The challenge is to understand the factors that encourage this fundamental weakness and look at what we can do to make the ‘unthinkable’ change acceptable just as ground-breaking scientists must discard the paradigms of the previous generation.

2.5    Only when revolutions are required

And so, in this book, we will focus on where revolutions are required and, consequently, we will more than likely help people seeking new, breakthrough products or services. Things designed to make the competition sit up and pay attention.

And what we will see is that for revolutionary innovation to succeed, it is often the deep-seated structures inside the companies themselves which will need to change. The deadlock we want to break is the one where companies know that their current proposition (their products and services) will not provide them with a long-term reason to exist, and yet they decide, for whatever reason, to stick with them anyway.

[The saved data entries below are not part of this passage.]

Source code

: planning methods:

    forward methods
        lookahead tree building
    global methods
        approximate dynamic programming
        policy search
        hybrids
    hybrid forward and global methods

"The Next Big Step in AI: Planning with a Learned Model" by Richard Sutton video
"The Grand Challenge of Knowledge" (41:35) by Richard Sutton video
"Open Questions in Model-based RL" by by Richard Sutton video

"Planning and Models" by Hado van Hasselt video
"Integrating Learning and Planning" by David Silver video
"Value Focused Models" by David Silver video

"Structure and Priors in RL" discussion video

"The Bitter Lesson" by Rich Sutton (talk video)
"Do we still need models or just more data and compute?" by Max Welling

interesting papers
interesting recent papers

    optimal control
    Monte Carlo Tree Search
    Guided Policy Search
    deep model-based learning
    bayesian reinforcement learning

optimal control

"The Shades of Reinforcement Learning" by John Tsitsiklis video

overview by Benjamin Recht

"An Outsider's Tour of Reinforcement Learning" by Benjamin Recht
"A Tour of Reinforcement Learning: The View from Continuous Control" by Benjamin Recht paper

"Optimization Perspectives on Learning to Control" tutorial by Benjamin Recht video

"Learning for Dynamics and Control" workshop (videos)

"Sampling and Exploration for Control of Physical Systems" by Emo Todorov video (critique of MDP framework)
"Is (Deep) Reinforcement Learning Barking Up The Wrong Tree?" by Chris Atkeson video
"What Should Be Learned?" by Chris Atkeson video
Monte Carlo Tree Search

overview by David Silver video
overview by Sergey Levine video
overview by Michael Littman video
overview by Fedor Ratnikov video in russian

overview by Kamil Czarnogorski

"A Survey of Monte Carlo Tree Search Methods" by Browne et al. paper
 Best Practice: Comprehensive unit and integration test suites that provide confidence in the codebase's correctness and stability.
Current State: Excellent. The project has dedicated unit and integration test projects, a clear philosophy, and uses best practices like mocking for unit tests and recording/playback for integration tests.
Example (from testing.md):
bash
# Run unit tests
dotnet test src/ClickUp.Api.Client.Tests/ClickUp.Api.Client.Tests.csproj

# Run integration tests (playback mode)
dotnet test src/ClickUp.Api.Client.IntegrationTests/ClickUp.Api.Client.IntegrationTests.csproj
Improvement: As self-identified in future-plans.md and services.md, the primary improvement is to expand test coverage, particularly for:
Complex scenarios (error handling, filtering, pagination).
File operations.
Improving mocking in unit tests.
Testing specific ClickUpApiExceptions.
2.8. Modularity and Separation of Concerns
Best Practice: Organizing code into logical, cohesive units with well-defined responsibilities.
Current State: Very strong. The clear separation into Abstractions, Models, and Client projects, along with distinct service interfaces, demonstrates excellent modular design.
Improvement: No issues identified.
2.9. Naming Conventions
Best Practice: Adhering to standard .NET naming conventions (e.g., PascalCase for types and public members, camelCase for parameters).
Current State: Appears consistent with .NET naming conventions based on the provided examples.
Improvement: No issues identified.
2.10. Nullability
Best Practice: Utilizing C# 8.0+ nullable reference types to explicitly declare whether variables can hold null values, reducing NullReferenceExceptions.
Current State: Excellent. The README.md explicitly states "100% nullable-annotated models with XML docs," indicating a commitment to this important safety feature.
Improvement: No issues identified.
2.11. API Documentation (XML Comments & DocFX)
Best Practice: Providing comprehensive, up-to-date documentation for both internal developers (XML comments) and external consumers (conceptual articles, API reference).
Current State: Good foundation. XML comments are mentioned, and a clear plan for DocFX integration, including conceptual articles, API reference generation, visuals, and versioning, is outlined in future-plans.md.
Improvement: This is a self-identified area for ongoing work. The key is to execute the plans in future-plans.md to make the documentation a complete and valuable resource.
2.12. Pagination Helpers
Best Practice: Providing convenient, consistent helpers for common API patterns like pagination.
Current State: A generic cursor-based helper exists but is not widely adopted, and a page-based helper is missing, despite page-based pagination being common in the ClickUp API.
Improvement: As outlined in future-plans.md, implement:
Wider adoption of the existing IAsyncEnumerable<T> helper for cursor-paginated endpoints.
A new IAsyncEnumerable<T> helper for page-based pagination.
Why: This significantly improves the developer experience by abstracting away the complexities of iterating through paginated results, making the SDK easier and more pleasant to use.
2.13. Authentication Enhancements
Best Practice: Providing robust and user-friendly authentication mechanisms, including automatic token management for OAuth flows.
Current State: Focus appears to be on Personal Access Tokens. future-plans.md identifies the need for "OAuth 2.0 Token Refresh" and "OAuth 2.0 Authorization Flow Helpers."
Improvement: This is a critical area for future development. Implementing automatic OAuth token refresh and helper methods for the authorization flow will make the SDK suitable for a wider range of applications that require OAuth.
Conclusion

In a world where staying still is the same as going backwards, and most investors demand a steady stream of year-on-year improvements, the need to constantly enter new markets, with new technology and new value propositions, is intense.

Getting to the next proposition, especially when the current one is working, is extremely challenging and will force companies to find a different sort of leader, one who can break out of the mould   of ‘innovation manager’ and break away from the skills we associate with that: predictability, a keen ability to take credit for things, a sort of gung-ho self-confidence and the ability to sell ideas to other executives.